At no great distance from the house runs a pleasing brook, by a red rock,
out of which has been hewn a very agreeable and commodious summer-house,
at less expence, as Lord Auchinleck told me, than would have been
required to build a room of the same dimensions. The rock seems to have
no more dampness than any other wall. Such opportunities of variety it
is judicious not to neglect.
We now returned to Edinburgh, where I passed some days with men of
learning, whose names want no advancement from my commemoration, or with
women of elegance, which perhaps disclaims a pedant's praise.
The conversation of the Scots grows every day less unpleasing to the
English; their peculiarities wear fast away; their dialect is likely to
become in half a century provincial and rustick, even to themselves. The
great, the learned, the ambitious, and the vain, all cultivate the
English phrase, and the English pronunciation, and in splendid companies
Scotch is not much heard, except now and then from an old Lady.
There is one subject of philosophical curiosity to be found in Edinburgh,
which no other city has to shew; a college of the deaf and dumb, who are
taught to speak, to read, to write, and to practice arithmetick, by a
gentleman, whose name is Braidwood. The number which attends him is, I
think, about twelve, which he brings together into a little school, and
instructs according to their several degrees of proficiency.

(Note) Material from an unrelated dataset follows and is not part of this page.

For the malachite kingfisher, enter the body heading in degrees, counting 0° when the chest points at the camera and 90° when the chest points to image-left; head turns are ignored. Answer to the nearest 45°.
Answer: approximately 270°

I do not mean to mention the instruction of the deaf as new. Having been
first practised upon the son of a constable of Spain, it was afterwards
cultivated with much emulation in England, by Wallis and Holder, and was
lately professed by Mr. Baker, who once flattered me with hopes of seeing
his method published. How far any former teachers have succeeded, it is
not easy to know; the improvement of Mr. Braidwood's pupils is wonderful.
They not only speak, write, and understand what is written, but if he
that speaks looks towards them, and modifies his organs by distinct and
full utterance, they know so well what is spoken, that it is an
expression scarcely figurative to say, they hear with the eye. That any
have attained to the power mentioned by Burnet, of feeling sounds, by
laying a hand on the speaker's mouth, I know not; but I have seen so
much, that I can believe more; a single word, or a short sentence, I
think, may possibly be so distinguished.
It will readily be supposed by those that consider this subject, that Mr.

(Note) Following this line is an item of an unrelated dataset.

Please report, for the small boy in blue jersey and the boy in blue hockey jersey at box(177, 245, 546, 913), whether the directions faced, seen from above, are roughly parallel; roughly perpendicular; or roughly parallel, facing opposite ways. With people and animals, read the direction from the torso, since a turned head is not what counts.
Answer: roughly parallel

Braidwood's scholars spell accurately. Orthography is vitiated among
such as learn first to speak, and then to write, by imperfect notions of
the relation between letters and vocal utterance; but to those students
every character is of equal importance; for letters are to them not
symbols of names, but of things; when they write they do not represent a
sound, but delineate a form.
This school I visited, and found some of the scholars waiting for their
master, whom they are said to receive at his entrance with smiling
countenances and sparkling eyes, delighted with the hope of new ideas.

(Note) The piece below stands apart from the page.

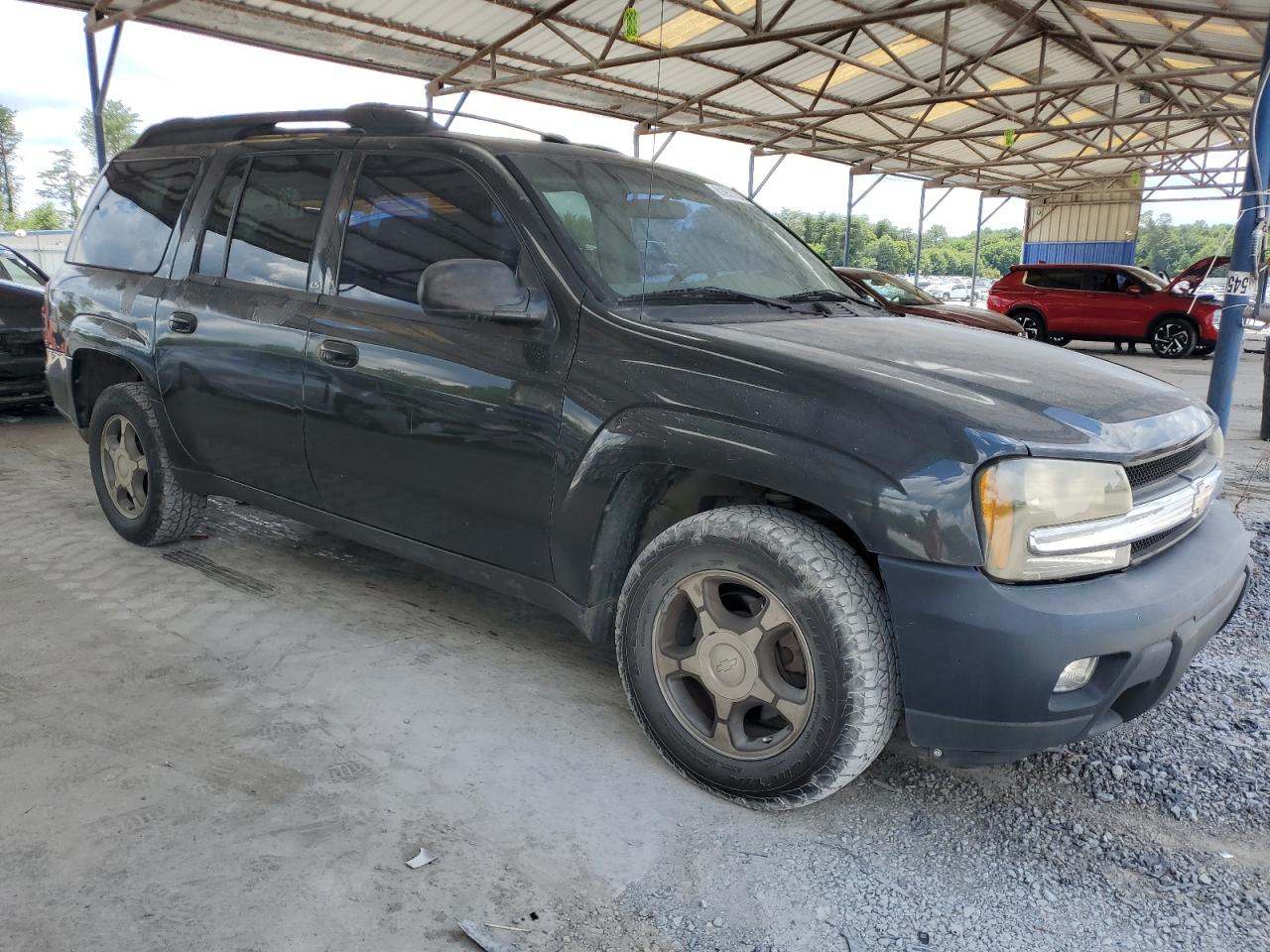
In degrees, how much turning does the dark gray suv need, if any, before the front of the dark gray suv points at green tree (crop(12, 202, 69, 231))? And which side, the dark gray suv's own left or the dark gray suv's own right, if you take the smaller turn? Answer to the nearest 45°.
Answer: approximately 180°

One of the young Ladies had her slate before her, on which I wrote a
question consisting of three figures, to be multiplied by two figures.
She looked upon it, and quivering her fingers in a manner which I thought
very pretty, but of which I know not whether it was art or play,
multiplied the sum regularly in two lines, observing the decimal place;
but did not add the two lines together, probably disdaining so easy an
operation. I pointed at the place where the sum total should stand, and
she noted it with such expedition as seemed to shew that she had it only
to write.
It was pleasing to see one of the most desperate of human calamities
capable of so much help; whatever enlarges hope, will exalt courage;
after having seen the deaf taught arithmetick, who would be afraid to
cultivate the Hebrides?
Such are the things which this journey has given me an opportunity of
seeing, and such are the reflections which that sight has raised. Having
passed my time almost wholly in cities, I may have been surprised by
modes of life and appearances of nature, that are familiar to men of
wider survey and more varied conversation. Novelty and ignorance must
always be reciprocal, and I cannot but be conscious that my thoughts on
national manners, are the thoughts of one who has seen but little.